Jarecki: It’s the most important thing we can do. Otherwise, we just play the same game that capitalism and modern lies plays any way. Which is to separate all of us, like sections in the record store. Films are almost never disturbed to the inner cities because it’s assumed that there wouldn’t be interest in a documentary. Forget that most films are directly about their lives. Therefore it’s incumbent of my team and I to cut out the middleman and just distribute to those areas directly. That’s why I hold screenings all over the country, in inner city neighborhoods, in the heartland, where there a poor White meth addicts, who are suffering from families being destroyed by the drug laws that so long damaged Black Americans. I try to get into communities of color of course because those are constituents that have been so deeply affected by this. Who need to have more of a voice. Who need to understand the issues as well as they possibly can. And so whether it’s showing at the Apollo, we’re also showing in L.A. –where will.i.am is working with us to bring the movie out there– we just came back from Oakland, and we’ll be doing this all over the country because it’s my job to get it out there as widely as I can, where my hands are not tied by the patterns of behavior of the commercial movie industry, which has a different agenda than I do.

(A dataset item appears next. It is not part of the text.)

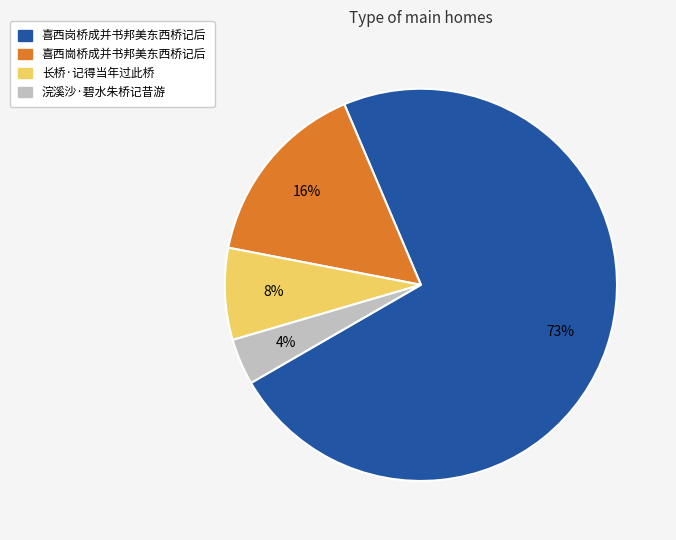

Count the number of slices in the pie.

4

L+T: What do you see as the solution for change?
Jarecki: The 400 richest Americans today have more money than the bottom 130 million. So once you know that you live in a society that has that kind of class gap in it, where the power over the country’s decision making is so concentrated at the top, you understand that there’s a large democratic crisis. The promise of democracy, where we all have equal voice, that we all have equal justice under the law and all of that, we know that that has become absurd and laughable. Every day people need to challenge their political leaders to get behind this subject, but they also need to take the law in their own hands and get behind millions in their area that are fighting individual aspects of the war on drugs. On a national level, we want to make the “War on Drugs,” a dirty word, that we should never say again in polite company because it was such a failure and such an abuse on human life. On a local level, there are pieces of legislation all over this country that can be changed that will matter a lot in the lives of people. A lot of this is on our website but it’s one way people can put in their zip code, on the site, and learn, what’s going on in their area.
L+T: Like what’s going on in California with the Three-Strikes law…
Jarecki: Exactly. In California, because of the Three Strikes law going on right now, you can go to jail for life on a third felony that’s petty or non-violent. Americans must know that the Three Strikes law might be changed in California this November because voters are voting to adopt Proposition 36, that would require the third strike to be series or violent. It would be a major and important change in the law. It would be humane, smarter law enforcement and it will save the state $150 million dollars at a time every state wishes to do so.
L+T: You’re heavily involved and engrained into every cause that you have produced. What’s next for you?
Jarecki: To be honest, this has become a departure from the rest of my filmmaking career. Usually my answer to that is, ‘Oh, my next film is going to be on such and such.’ But as I saw how important this was; as I saw many political films, many issue based films come and go with less impact, than I hoped they would have, by any number of filmmakers, it left me with the impression of what I most have to do was to work this issue once the film was done. I had to deploy the film in communities across this country. I took myself and my entire team off the grid of producing another movie for the foreseeable future, the next year to two years. We will be spending every waking hour getting this movie out there and getting the topic of the need to reform the “War on Drugs” to be front and center in the national discourse. I have nothing on my plate that’s more important to that. And that’s what we’re devoting all our energy to going forward.